The Madonna and Child with the Infant St John the Baptist

Details
GIOVANNI DOMENICO TIEPOLO (VENICE 1727-1804)
The Madonna and Child with the Infant St John the Baptist
oil on canvas
34 7/8 x 27 ½ in. (88.5 x 70 cm.)
Provenance
(Possibly) Wittelsbach collection, Starnberg Castle, until transferred to the Bavarian State, by circa 1803.
Museumsverein für das Würmgaumuseum, later Starnberger Museumsverein, Starnberg, by circa 1914, from whom taken on commission 18 August 1938 by the following,
with Julius Böhler, Munich, by whom sold on 14 July 1950 to the following,
with Paul Cassirer, Amsterdam, 1950, where acquired, and by descent to the present owners.

Brought to you by

Clementine Sinclair
Clementine Sinclair Specialist, Head of Evening Sale

Lot Essay

Intimate in scale and freely painted, this canvas forms part of a group of compositions that Giandomenico Tiepolo painted in his early maturity during the 1760s and ‘70s. He was trained by his father, Giambattista, and acted as his key assistant during his formative years, playing a significant role in the highly successful Tiepolo workshop in Venice.

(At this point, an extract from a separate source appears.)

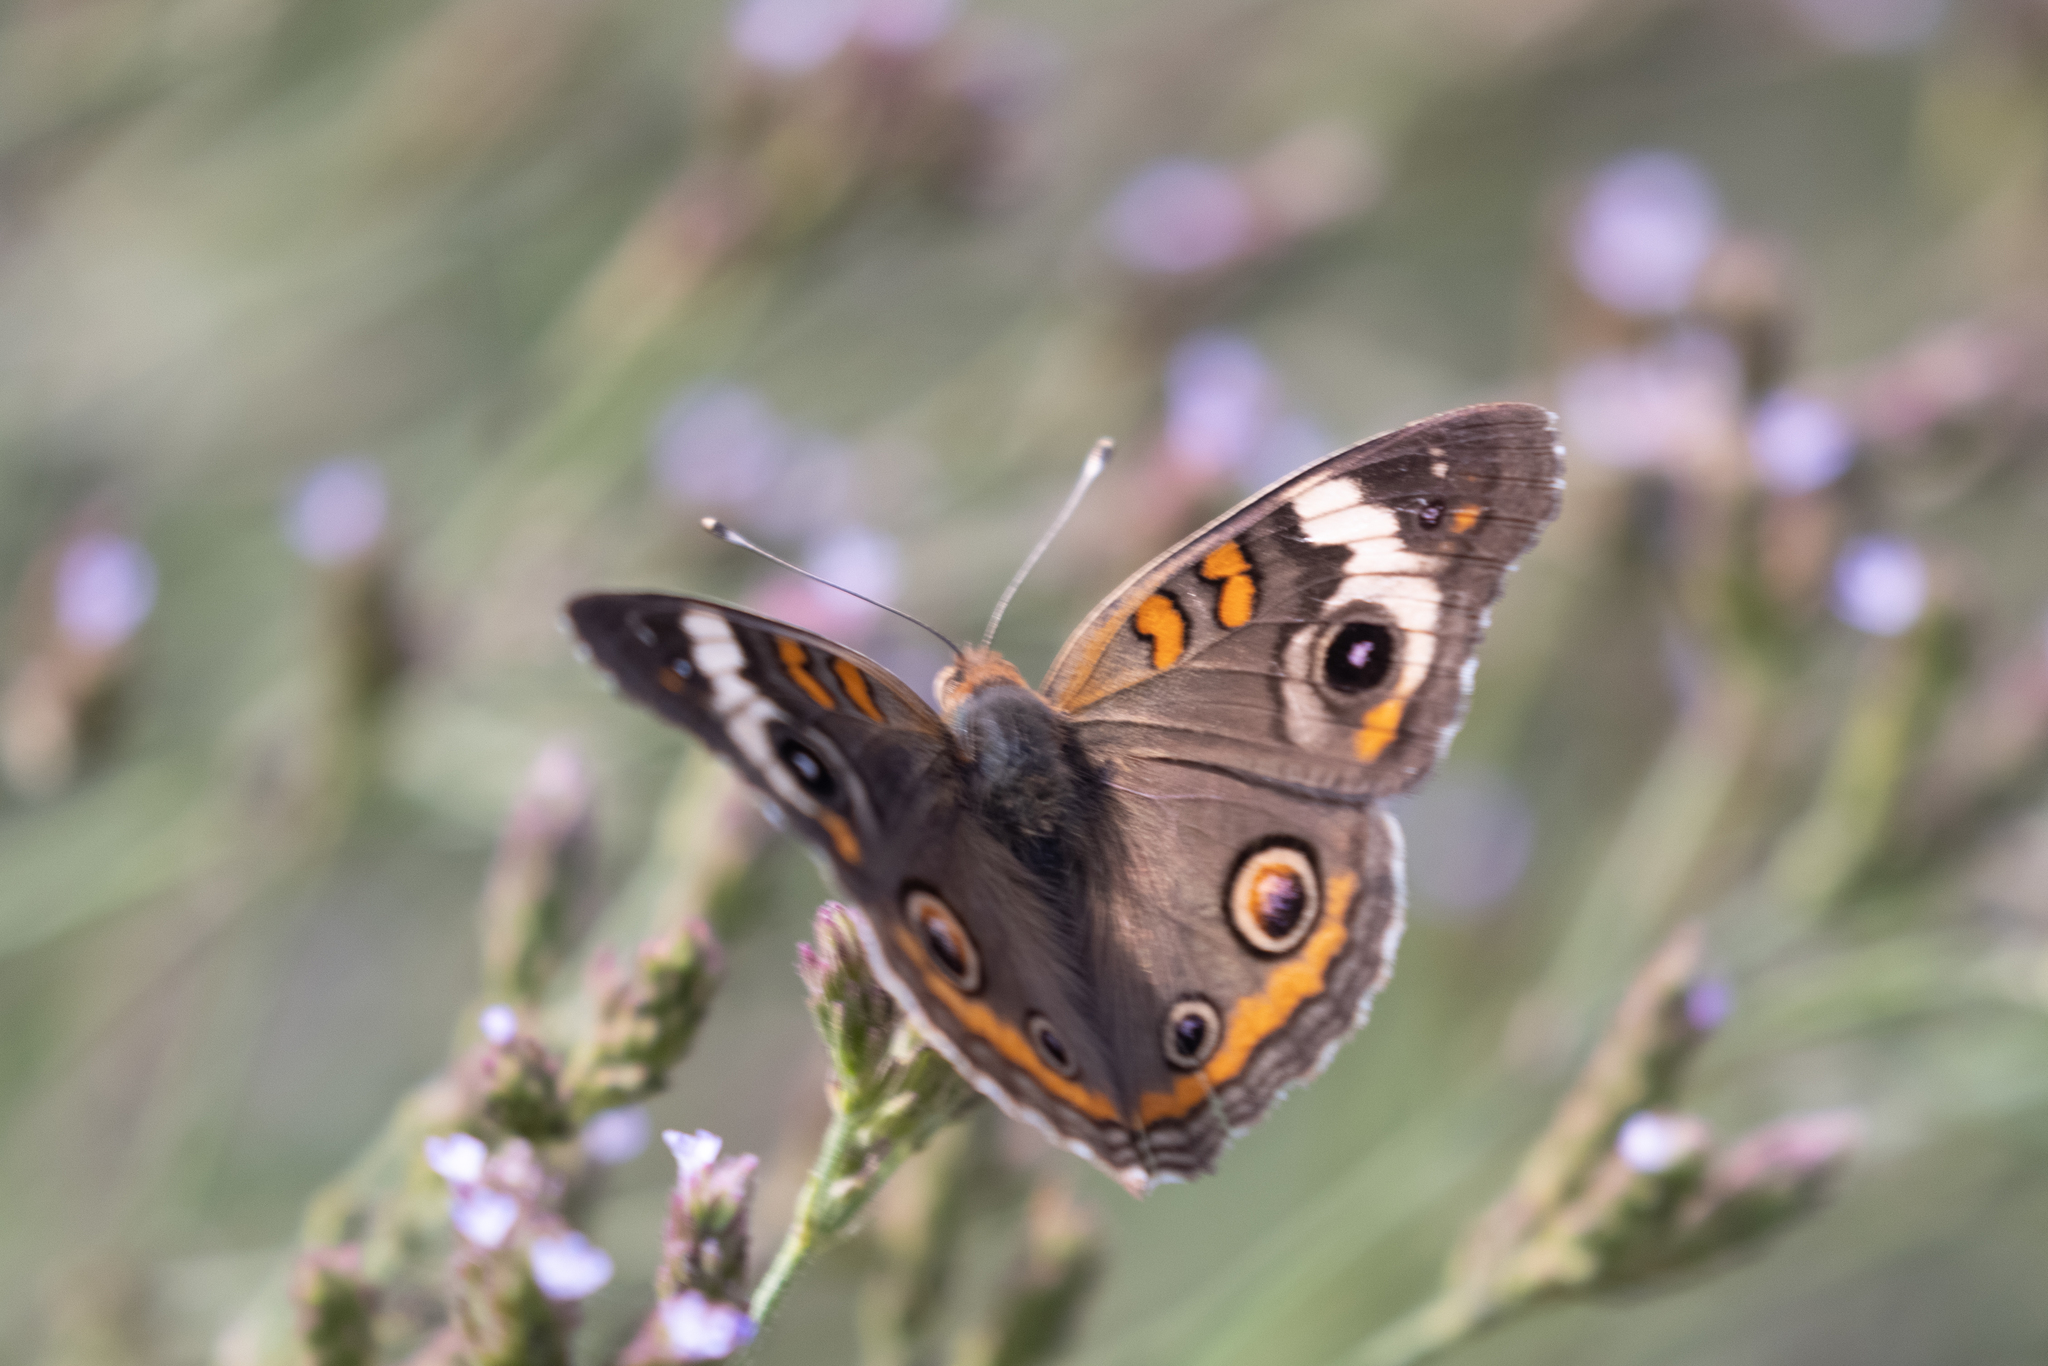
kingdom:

A highly talented draughtsman, Giandomenico developed into an outstanding artist in his own right.
It is possible that this Madonna and Child with the Infant Saint John the Baptist was painted in Spain, where Giandomenico was working with his father between 1762 and 1770. The latter had been summoned to Madrid by King Charles III to paint the throne room ceiling frescoes in the Palacio Real, and then stayed to complete, among other works, the extraordinary seven altarpieces for the Franciscan church of San Pascual in Aranjuez (of which four survive intact, now in the Museo del Prado, Madrid). Giambattista died in March 1770, just before the installation of the pictures, when Giandomenico returned to Venice, where he was to continue the tradition of monumental Venetian painting, executing the Glorification of the Giustiniani Family on the ceiling of the Sala del Maggior Consiglio in the Doge's Palace (now lost). Giandomenico executed several other canvases showing the Madonna and Child on a similar scale to the present painting. Mariuz lists five (A. Mariuz, Giandomenico Tiepolo, Venice, 1971, figs. 292-296), although none that include the young Saint John, and he compares the representations of the Child in these pictures to the putti in Giandomenico’s large altarpiece Three Angels appearing to Abraham (Venice, Gallerie dell’Accademia). There has been debate over the attribution of some of the compositions in this group, with Giambattista’s authorship favoured in some instances. The attribution to Giandomenico of the present canvas was first proposed in 2000 by George Knox, and was later endorsed by Keith Christiansen, on the basis of digital images.